Liste cada linha abaixo em que aparece a palavra "image", tratando maiúsculas e minúsculas como distintas.

—————

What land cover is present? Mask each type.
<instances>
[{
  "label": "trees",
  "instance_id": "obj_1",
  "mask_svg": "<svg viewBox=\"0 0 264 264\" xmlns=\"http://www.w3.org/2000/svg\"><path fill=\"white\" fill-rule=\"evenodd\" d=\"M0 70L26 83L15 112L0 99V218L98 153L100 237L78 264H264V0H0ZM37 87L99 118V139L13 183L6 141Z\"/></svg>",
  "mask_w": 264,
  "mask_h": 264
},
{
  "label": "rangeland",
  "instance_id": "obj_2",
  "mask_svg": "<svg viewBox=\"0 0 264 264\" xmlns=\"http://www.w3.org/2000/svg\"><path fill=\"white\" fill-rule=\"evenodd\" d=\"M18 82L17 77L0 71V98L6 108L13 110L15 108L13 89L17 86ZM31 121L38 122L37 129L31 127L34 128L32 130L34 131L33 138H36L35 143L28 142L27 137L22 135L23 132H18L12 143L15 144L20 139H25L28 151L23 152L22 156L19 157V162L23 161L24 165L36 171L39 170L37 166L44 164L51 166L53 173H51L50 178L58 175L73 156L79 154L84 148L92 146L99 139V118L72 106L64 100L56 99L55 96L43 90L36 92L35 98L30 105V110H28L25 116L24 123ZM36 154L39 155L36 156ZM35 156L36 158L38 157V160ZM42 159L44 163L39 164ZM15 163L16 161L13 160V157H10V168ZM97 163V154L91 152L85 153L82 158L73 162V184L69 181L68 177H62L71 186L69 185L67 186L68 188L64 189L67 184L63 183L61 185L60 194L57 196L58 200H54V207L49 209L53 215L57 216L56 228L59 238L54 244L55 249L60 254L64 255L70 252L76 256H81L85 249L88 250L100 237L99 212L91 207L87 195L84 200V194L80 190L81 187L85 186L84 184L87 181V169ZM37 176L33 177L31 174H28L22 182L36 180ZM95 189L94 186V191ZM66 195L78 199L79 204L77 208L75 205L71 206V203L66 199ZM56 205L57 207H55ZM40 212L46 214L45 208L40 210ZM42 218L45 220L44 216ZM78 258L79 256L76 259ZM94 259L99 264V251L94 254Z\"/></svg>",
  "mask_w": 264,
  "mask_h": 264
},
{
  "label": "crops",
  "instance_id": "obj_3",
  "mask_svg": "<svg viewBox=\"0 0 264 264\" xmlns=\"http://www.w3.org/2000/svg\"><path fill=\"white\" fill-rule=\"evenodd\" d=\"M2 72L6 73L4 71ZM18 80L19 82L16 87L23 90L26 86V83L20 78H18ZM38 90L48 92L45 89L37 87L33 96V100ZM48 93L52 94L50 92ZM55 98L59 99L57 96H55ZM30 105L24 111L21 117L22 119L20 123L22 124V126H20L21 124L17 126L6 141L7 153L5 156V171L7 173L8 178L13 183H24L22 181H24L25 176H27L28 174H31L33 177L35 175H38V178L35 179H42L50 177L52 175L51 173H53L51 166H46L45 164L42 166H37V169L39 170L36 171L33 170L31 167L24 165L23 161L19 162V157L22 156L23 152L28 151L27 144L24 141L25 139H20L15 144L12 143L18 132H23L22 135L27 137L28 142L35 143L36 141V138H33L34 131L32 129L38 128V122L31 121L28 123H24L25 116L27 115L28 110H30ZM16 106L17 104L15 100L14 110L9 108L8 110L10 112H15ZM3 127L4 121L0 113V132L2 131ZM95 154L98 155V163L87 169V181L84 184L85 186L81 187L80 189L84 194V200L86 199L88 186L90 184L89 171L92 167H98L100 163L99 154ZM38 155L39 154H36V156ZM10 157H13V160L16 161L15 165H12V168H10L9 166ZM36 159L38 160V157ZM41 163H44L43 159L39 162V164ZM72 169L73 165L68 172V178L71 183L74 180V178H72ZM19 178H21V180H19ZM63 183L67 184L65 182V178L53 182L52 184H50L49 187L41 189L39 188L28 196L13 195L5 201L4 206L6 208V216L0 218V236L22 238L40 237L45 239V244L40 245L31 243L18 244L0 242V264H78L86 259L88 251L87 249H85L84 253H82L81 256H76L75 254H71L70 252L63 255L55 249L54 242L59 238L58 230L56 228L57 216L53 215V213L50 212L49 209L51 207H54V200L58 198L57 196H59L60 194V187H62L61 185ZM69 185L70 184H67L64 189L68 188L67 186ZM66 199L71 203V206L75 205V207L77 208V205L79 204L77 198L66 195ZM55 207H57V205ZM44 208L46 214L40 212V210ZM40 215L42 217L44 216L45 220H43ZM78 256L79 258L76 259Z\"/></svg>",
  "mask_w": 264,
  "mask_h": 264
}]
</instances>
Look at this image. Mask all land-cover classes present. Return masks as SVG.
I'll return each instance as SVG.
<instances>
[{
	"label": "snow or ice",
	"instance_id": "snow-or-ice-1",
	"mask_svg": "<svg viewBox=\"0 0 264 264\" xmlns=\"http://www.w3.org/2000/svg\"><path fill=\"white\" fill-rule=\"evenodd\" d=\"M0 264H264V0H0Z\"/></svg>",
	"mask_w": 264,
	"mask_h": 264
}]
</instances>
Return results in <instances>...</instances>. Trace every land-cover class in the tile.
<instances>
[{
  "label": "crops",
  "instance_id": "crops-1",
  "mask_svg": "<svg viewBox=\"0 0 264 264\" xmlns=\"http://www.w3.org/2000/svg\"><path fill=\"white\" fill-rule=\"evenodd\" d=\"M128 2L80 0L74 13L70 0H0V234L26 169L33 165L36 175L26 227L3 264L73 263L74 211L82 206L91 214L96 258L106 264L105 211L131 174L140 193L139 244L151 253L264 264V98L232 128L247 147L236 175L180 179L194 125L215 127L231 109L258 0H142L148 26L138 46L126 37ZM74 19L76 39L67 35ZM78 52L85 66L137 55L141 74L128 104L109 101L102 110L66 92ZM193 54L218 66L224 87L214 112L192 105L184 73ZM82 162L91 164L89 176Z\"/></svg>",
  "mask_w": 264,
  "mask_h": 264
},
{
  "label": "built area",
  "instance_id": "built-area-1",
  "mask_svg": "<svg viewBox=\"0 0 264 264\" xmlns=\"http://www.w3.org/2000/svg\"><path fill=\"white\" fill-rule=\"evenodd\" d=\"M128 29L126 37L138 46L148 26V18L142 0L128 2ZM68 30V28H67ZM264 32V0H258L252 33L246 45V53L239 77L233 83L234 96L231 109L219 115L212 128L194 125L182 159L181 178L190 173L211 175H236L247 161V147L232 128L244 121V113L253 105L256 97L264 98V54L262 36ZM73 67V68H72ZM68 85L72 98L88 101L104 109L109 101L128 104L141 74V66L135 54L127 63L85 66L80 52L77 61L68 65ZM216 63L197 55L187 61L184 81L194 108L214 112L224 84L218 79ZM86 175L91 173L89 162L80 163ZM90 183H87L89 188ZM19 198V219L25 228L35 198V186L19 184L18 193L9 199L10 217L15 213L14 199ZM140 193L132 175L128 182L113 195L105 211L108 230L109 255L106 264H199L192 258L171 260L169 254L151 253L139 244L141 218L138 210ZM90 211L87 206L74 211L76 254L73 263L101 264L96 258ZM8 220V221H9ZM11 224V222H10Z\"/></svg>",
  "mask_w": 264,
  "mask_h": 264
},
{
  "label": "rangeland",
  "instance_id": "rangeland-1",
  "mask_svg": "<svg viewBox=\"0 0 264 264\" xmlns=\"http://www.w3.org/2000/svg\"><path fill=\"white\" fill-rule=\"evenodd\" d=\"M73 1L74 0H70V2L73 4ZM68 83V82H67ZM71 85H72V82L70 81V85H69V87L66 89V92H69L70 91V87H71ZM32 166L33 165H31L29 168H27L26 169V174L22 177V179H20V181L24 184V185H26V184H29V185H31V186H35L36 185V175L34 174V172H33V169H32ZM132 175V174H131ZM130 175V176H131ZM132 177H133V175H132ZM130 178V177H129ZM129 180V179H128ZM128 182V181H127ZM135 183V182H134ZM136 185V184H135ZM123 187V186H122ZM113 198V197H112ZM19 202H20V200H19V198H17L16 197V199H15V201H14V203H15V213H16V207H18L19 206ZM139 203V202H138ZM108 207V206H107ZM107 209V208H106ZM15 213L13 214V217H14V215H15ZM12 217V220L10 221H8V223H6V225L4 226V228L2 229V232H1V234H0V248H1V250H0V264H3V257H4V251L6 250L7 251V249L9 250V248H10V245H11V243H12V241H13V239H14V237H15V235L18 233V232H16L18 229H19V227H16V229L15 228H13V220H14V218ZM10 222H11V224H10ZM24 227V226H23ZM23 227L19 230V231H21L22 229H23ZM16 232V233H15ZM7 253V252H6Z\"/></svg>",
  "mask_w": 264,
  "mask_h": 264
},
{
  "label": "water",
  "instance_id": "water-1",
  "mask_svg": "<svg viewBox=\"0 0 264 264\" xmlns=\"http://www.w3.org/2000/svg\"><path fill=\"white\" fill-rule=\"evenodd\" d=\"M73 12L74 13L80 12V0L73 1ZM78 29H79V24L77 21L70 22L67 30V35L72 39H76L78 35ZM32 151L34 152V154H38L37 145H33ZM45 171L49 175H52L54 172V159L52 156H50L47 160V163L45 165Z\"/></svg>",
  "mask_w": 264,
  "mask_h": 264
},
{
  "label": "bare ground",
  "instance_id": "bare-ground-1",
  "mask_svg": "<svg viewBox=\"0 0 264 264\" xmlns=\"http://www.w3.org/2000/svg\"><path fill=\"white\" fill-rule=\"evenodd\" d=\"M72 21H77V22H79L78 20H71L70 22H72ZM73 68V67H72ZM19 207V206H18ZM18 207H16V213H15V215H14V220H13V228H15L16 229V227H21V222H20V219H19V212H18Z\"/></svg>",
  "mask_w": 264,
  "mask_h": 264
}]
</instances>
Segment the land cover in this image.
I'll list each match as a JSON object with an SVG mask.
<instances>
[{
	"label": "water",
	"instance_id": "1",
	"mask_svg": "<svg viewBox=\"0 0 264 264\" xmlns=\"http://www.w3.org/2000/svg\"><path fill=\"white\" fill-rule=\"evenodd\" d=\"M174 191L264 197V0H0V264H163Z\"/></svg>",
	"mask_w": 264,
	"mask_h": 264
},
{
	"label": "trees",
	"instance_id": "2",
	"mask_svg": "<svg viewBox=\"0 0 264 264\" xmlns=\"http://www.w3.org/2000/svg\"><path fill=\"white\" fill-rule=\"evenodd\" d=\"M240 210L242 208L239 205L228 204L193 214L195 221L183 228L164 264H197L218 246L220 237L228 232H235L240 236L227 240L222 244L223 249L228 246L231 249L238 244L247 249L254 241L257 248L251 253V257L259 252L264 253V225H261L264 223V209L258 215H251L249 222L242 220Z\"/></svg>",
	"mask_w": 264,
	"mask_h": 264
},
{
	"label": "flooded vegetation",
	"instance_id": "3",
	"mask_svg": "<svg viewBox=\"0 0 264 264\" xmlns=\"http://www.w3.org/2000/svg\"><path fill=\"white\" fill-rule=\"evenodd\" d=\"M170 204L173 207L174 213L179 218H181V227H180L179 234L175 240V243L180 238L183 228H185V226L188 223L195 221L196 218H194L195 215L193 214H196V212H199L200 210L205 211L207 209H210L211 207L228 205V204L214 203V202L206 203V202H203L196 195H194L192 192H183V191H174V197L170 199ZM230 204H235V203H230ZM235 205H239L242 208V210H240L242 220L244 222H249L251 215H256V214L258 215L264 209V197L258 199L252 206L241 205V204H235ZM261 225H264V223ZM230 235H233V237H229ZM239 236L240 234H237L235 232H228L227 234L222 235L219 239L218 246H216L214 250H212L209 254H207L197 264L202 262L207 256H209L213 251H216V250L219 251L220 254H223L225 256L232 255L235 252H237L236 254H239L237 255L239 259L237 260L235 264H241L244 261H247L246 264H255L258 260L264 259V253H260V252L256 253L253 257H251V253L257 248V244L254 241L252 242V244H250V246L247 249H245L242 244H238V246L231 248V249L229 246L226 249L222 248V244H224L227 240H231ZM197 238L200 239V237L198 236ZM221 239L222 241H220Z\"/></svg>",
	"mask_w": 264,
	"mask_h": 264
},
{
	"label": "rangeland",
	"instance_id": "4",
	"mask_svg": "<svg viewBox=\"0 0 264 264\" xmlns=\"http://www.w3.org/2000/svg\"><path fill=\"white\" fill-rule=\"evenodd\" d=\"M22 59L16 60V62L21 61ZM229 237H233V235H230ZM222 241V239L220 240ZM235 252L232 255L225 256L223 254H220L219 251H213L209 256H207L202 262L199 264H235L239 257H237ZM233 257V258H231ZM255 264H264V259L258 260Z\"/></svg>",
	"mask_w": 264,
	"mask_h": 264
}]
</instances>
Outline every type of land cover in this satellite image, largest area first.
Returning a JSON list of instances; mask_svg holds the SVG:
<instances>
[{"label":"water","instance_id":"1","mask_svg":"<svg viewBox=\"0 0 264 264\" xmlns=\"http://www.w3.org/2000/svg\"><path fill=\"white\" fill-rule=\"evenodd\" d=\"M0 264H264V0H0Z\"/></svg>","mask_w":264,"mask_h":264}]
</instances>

—————

**RESPOSTA**
Look at this image. Mask all land-cover classes present. Return masks as SVG.
Segment the land cover in this image.
Outline every type of land cover in this satellite image, largest area first.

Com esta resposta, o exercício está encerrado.